A side benefit of this project is that the process of creating scripts has helped us understand and collate both the common installation problems and the additional software required to preserve CD-ROM materials. In this sense, the creation of install scripts represents only an incremental effort over any principled preservation strategy.

We assumed from previous work that Windows XP would be an adequate platform for emulation of most CD-ROMs created for Windows and MS-DOS operating systems. This has proven to be largely correct; however, as we have noted, we have encountered a handful of CD-ROMs that are so tightly tied to Windows 3.1 that we have not (yet) succeeded in executing them in the Windows XP environment.

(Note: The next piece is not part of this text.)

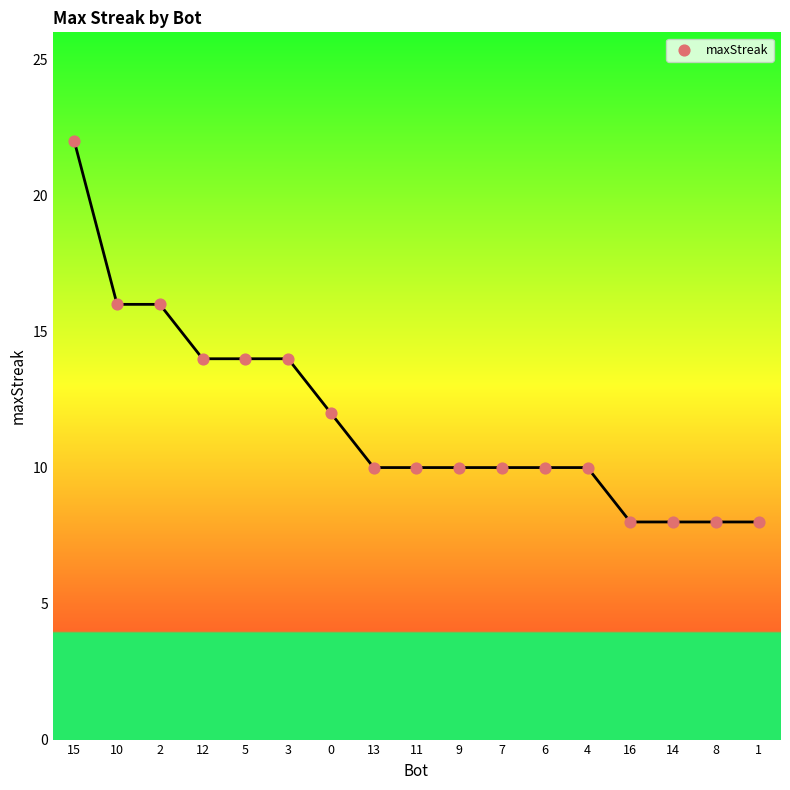

What is the range of Y values (max minus min)?

14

The work described in this paper is part of a larger project which aims to create open-source tools to support assisted emulation and which will greatly expand the set of test cases from those we have discussed. We plan to make all of the data, scripts, and helper code available at the end of the project.


This material is based upon work supported by the National Science Foundation under grant No. IIS-1016967. Any opinions, findings, conclusions or recommendations expressed in this material are those of the author(s) and do not necessarily reflect the views of the National Science Foundation.